Auf Colins mörderischen Wahn waren Duldsamkeit und Mitgefühl gefolgt. Duncan der Rote hatte sich als das vollständige Gegenteil seines Vaters erwiesen. Gerade, dass er nicht so weit ging, den Räubern, die aus Lochaber kamen, sein Vieh anzubieten; doch die Macgregors, die auf seinen Ländereien lebten, konnten auf seinen Schutz zählen. Aber jeder Mensch hat auch seine Fehler. Die unheilbare Spielleidenschaft Duncans des Roten und sein Pech im Spiel hatten den Anfang vom Ende des Wohlstandes in Glenlyon bedeutet. Seinem Nachfolger und Enkel Robert Campbell, der im Alter von acht Jahren der fünfte Laird von Glenlyon geworden war, hatte er einen Berg von Schulden hinterlassen.
Wie alle Edelmänner aus den Highlands hatte Robert eine gute Bildung genossen, die Französisch, Latein und Mathematik umfasste, aber auch den Hass auf die Macdonalds und … die Kunst des Würfelns. Während der Jahre der erzwungenen Muße, in denen sein Onkel und Vormund die Geschicke des Clans lenkte, hatte er diese Kunstfertigkeit vervollkommnet.
Die Beschwerden aufgebrachter Gläubiger waren immer mehr geworden. So hatte Robert einen Teil seiner Ländereien an Kaufleute aus den Lowlands verpachten und einen weiteren Teil verkaufen müssen. Sein Cousin, Grey John Campbell von Breadalbane, war der einzige Mann in Schottland gewesen, der ihm noch Kredit gewährte. Und so hatte Robert munter Schuldscheine angehäuft. Breadalbane jedoch, dem durchaus klar war, dass er sein Geld nie wiedersehen würde, hatte ganz genau gewusst, was er tat, als er sich zu Roberts größtem Gläubiger machte: Er hatte ihn völlig von sich abhängig gemacht. Und so hatte Robert, als er 1684 kurz vor dem Bankrott stand, ihm schriftlich geloben müssen, kein weiteres Stück Land mehr zu verkaufen, keine Schuldverschreibungen mehr ohne Erlaubnis auszustellen und die Führung seines Gutes seinen Geldgebern zu überlassen, dem Earl of Breadalbane und dem neunten Earl of Argyle.
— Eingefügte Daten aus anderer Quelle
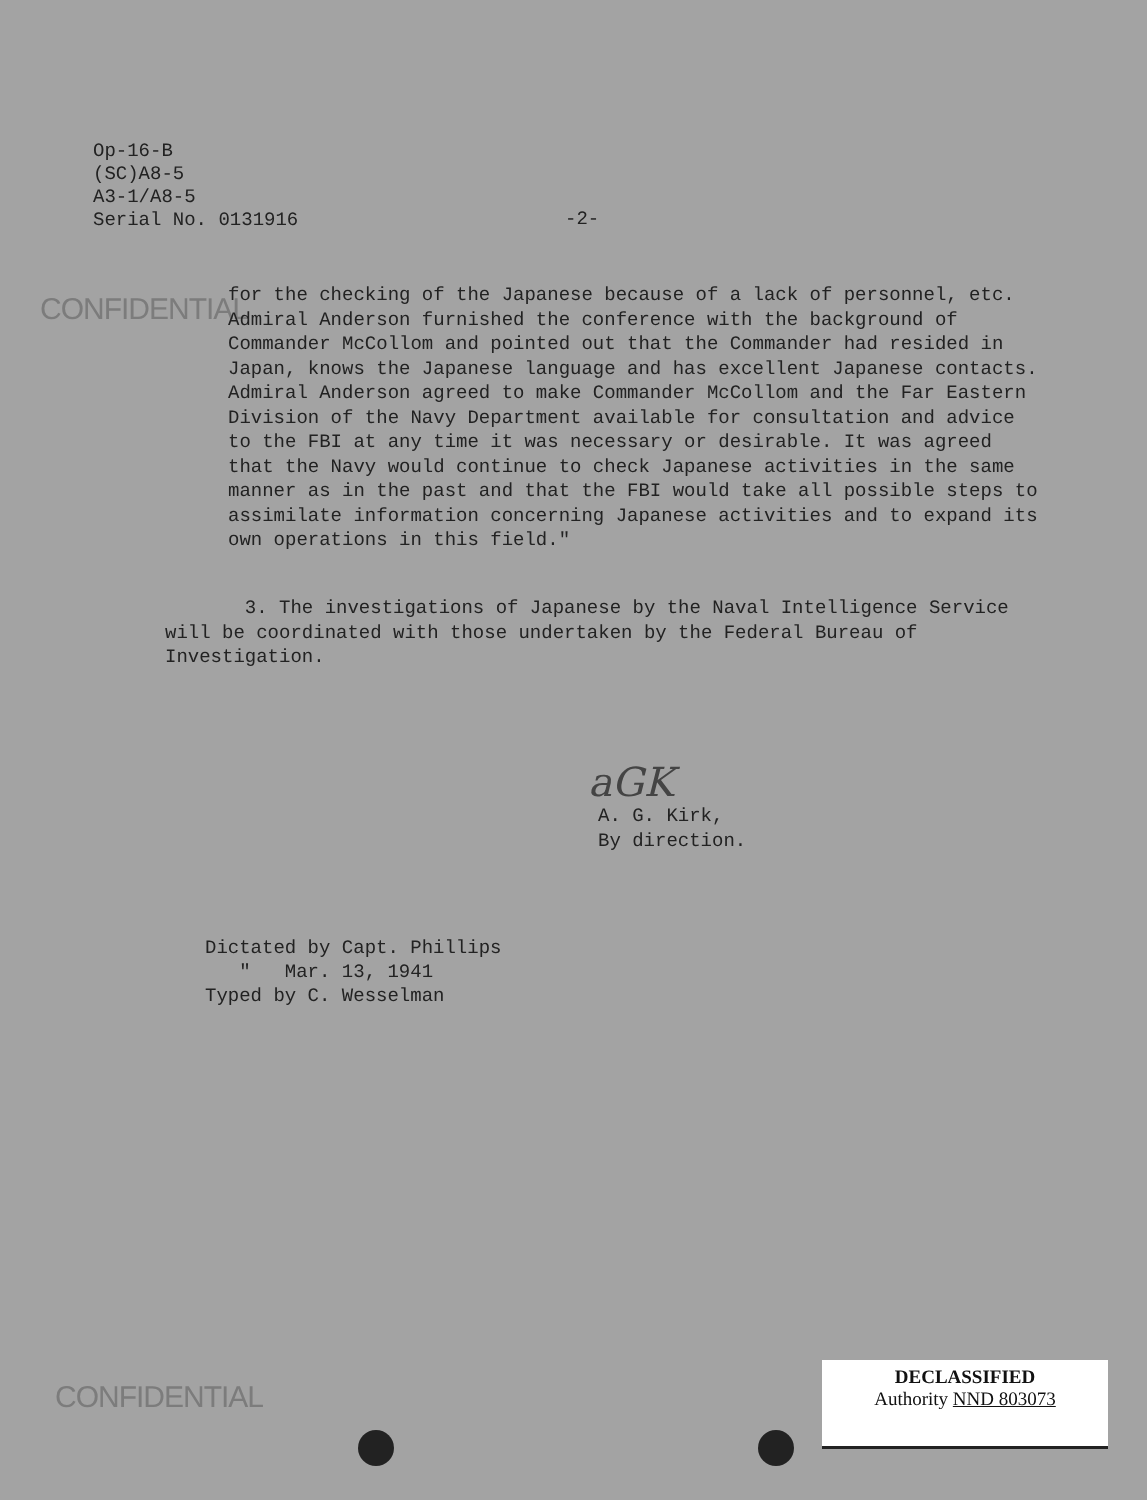Op-16-B
(SC)A8-5
A3-1/A8-5
Serial No. 0131916
-2-
CONFIDENTIAL
for the checking of the Japanese because of a lack of personnel, etc. Admiral Anderson furnished the conference with the background of Commander McCollom and pointed out that the Commander had resided in Japan, knows the Japanese language and has excellent Japanese contacts. Admiral Anderson agreed to make Commander McCollom and the Far Eastern Division of the Navy Department available for consultation and advice to the FBI at any time it was necessary or desirable. It was agreed that the Navy would continue to check Japanese activities in the same manner as in the past and that the FBI would take all possible steps to assimilate information concerning Japanese activities and to expand its own operations in this field."
3. The investigations of Japanese by the Naval Intelligence Service will be coordinated with those undertaken by the Federal Bureau of Investigation.
aGK
A. G. Kirk,
By direction.
Dictated by Capt. Phillips
" Mar. 13, 1941
Typed by C. Wesselman
CONFIDENTIAL
DECLASSIFIED
Authority NND 803073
Aber kurz nach der Hinrichtung des Earl of Argyle im Jahre 1685 hatte der Earl of Breadalbane sich geweigert, Robert einen weiteren Kredit zu gewähren, und dieser hatte daraufhin sein
Versprechen gebrochen. Verzweifelt und blind vor Zorn hatte er den Murrays aus Atholl, die mit den Campbells verfeindet waren, sämtliche Ländereien verkauft, die ihm noch geblieben waren, mit Ausnahme des Landsitzes Chesthill, deren Besitzurkunde auf den Namen seiner Gattin lautete. Um dem Ganzen die Krone aufzusetzen, hatten die Stewarts aus Appin und die Macdonalds aus Glencoe ihm bei dem schrecklichen Überfall, den sie nach der Schlacht von Killiecrankie unternommen hatten, noch alle persönlichen Besitztümer geraubt, die ein wenig Wert gehabt hatten.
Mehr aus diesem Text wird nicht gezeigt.